While schools are stripped bare, the same Albanese government has committed an additional $53 billion to AUKUS and other military spending, while continuing to defend the US-backed Israeli bombardment of Gaza and Lebanon. The message to educators could not be clearer: there is no money for your wages, your classrooms or your students’ disabilities but billions are available for war.
Victorian educators are not alone in this battle. Many other sections of workers face the same battle, from ACT and Queensland teachers to pre-school educators, local council workers, and public health workers. Educators internationally are in similar struggles against a global offensive on public education spearheaded by the fascistic Trump administration in the United States.
In Australia, the same pattern of sellout, censorship and betrayal is being replicated by the AEU and other union bureaucracies in every state, while deliberately keeping separate all the strikes and protests of teachers and other workers.
The well-paid union bureaucrats are trying to prevent the emergence of a unified movement that could pose a real political challenge to the federal Labor government and the corporate elite whose interests it serves.
The problem is therefore not just this particular deal in Victoria. The question posed is: How do workers build genuine independent organisations, outside the union apparatuses, that can fight the offensive against working-class conditions and the preparations for war?
In the case of Victorian educators, a no vote alone is not enough. Defeating this deal requires building independent rank-and-file committees in every school, democratically controlled by teachers and ES workers themselves, to take control of the struggle, out of the hands of the AEU-Labor apparatus.

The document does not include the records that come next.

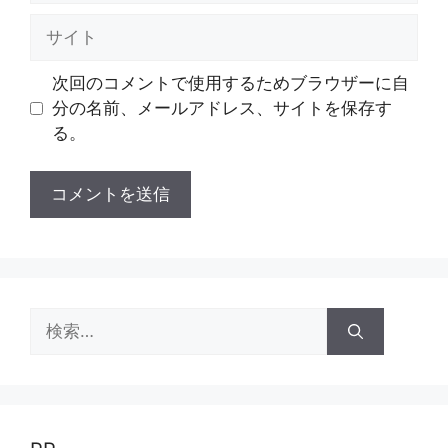
ル
サ
イ
ト
次回のコメントで使用するためブラウザーに自
分の名前、メールアドレス、サイトを保存す
る。
検
索:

Pseudo-left organisations like “Socialists in Schools” organised by Socialist Alternative are seeking to keep the opposition trapped within the union structure. They insist that the AEU bureaucracy can be pressured to change course and become more militant. This perspective has been tested and has failed—not once, but across decades of AEU sellouts.

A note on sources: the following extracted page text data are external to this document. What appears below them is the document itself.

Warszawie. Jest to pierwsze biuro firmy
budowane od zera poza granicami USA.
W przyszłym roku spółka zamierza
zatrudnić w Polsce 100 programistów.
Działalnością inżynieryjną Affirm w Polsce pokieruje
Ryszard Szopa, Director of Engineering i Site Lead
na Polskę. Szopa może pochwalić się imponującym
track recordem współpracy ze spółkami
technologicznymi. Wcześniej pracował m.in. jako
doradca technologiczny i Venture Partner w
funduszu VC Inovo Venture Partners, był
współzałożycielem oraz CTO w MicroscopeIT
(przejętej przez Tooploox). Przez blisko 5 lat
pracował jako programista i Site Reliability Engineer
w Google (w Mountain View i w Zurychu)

Rank-and-file committees are needed to share information across schools, breaking through union censorship; insist on a genuine one-educator-one-vote ballot with full transparency; develop demands based on real needs, not what the governments and AEU decide is affordable; and build solidarity with council workers, health workers, early childhood educators and all sections of the working class under attack. These committees would connect with rank-and-file workers’ committees nationally and internationally through the International Workers Alliance of Rank-and-File Committees (IWA-RFC).
The fight for decent wages and conditions in public schools is inseparable from the broader political struggle against the dictates of the capitalist profit system. Fund education, not war!